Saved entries

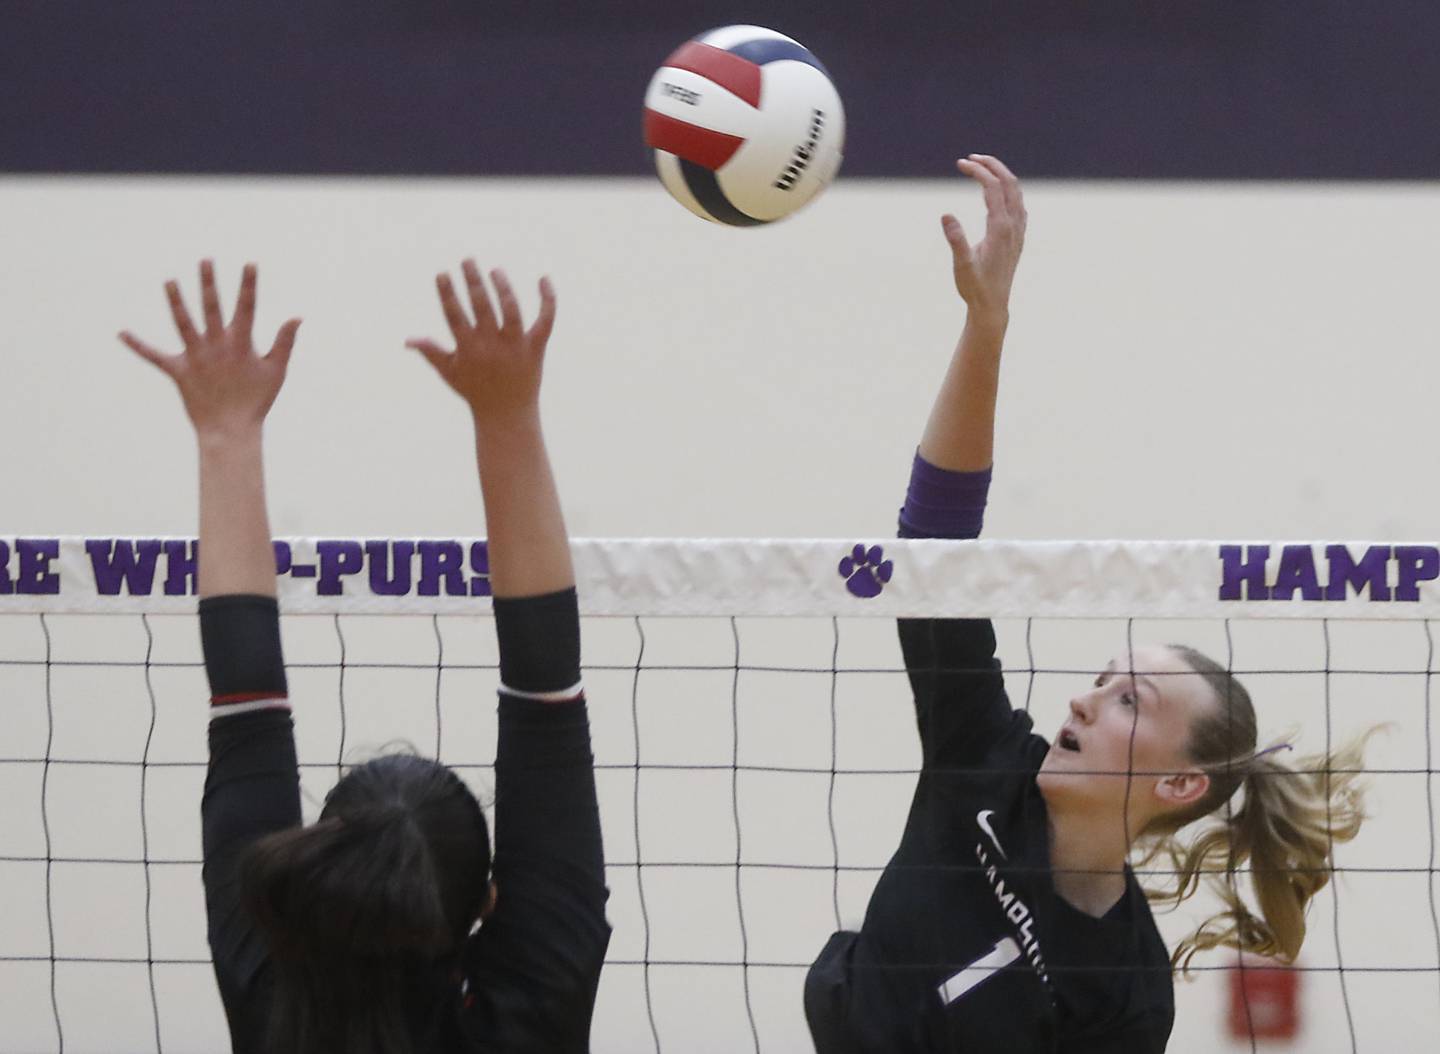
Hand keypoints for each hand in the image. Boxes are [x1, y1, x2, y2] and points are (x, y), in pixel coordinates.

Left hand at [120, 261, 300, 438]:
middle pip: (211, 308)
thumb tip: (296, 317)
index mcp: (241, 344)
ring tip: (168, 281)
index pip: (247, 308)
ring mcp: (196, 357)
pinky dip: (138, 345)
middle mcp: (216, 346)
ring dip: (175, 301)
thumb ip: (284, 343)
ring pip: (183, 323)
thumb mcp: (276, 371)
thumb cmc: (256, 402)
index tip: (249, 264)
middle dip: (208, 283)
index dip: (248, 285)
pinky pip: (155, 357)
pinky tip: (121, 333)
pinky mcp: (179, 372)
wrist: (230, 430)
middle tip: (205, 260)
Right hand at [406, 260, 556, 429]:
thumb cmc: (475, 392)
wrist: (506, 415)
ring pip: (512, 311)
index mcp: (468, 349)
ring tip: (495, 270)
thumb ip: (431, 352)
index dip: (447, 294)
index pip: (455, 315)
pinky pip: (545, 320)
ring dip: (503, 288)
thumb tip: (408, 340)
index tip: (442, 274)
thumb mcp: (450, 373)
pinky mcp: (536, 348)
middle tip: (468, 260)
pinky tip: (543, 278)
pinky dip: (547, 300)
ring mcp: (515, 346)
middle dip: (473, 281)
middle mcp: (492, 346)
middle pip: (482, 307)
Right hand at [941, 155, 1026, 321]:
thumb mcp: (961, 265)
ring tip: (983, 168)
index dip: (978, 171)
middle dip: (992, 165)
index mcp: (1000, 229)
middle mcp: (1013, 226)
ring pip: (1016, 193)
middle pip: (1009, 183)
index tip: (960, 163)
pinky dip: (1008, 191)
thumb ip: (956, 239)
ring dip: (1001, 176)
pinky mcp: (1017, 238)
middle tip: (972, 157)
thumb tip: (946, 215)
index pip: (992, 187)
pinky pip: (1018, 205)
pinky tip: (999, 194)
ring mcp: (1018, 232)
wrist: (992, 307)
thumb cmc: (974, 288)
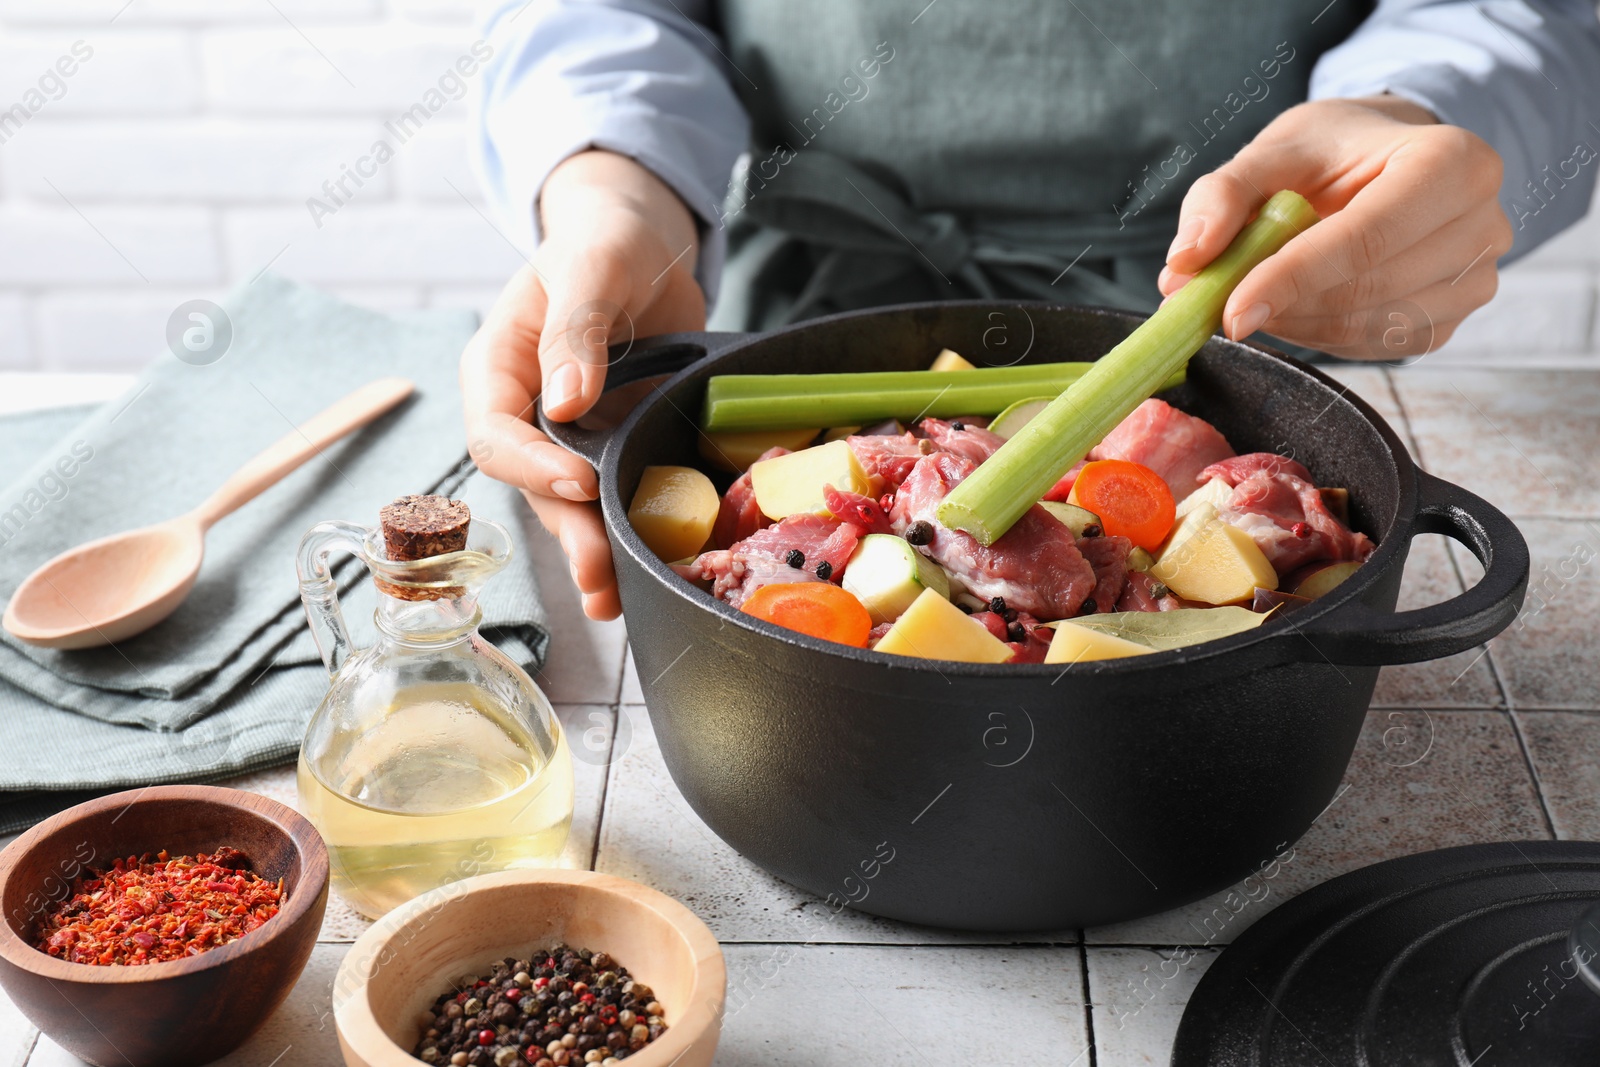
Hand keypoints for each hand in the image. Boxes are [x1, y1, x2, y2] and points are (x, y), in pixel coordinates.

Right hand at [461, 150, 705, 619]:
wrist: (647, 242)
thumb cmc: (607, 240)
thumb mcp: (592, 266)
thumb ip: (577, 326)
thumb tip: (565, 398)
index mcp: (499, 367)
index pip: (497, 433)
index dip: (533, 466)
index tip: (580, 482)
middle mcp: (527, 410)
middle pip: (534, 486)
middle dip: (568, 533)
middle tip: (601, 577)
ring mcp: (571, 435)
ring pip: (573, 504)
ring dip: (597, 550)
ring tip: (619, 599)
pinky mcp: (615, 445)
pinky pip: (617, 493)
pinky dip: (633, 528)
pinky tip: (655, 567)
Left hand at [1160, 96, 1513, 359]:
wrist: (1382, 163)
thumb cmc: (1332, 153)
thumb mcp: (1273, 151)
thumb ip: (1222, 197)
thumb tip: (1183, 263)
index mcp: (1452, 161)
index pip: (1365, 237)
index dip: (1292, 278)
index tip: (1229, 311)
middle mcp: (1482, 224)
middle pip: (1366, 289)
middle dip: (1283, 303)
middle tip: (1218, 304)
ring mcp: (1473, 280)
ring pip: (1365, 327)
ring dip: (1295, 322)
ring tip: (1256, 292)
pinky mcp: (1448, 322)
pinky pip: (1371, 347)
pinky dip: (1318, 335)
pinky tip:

WORK INSTRUCTIONS:
Output only the lines above from the line that holds "wrist: (992, 307)" through the line that holds "ring pip: (573, 504)", both ends included, and exclude pictures.

RESPONSE:
wrist: (992, 307)
thumb cmc: (974, 288)
Hand keypoints for each hand in the image. Boxes are [x1, y1, x2, y2] and points are (x, y), in pixel coordinates.

Right hand at [461, 150, 705, 619]:
wrist: (647, 242)
thumb cmc: (607, 240)
thumb mcp: (592, 266)
thumb ip: (577, 326)
thumb tip: (565, 398)
index mcp: (499, 367)
index pip: (497, 433)
index dip: (533, 466)
index tip: (580, 482)
middle mcp: (527, 410)
middle pip: (534, 486)
middle dip: (568, 533)
middle tip: (601, 577)
ring mcp: (571, 435)
ring pip: (573, 504)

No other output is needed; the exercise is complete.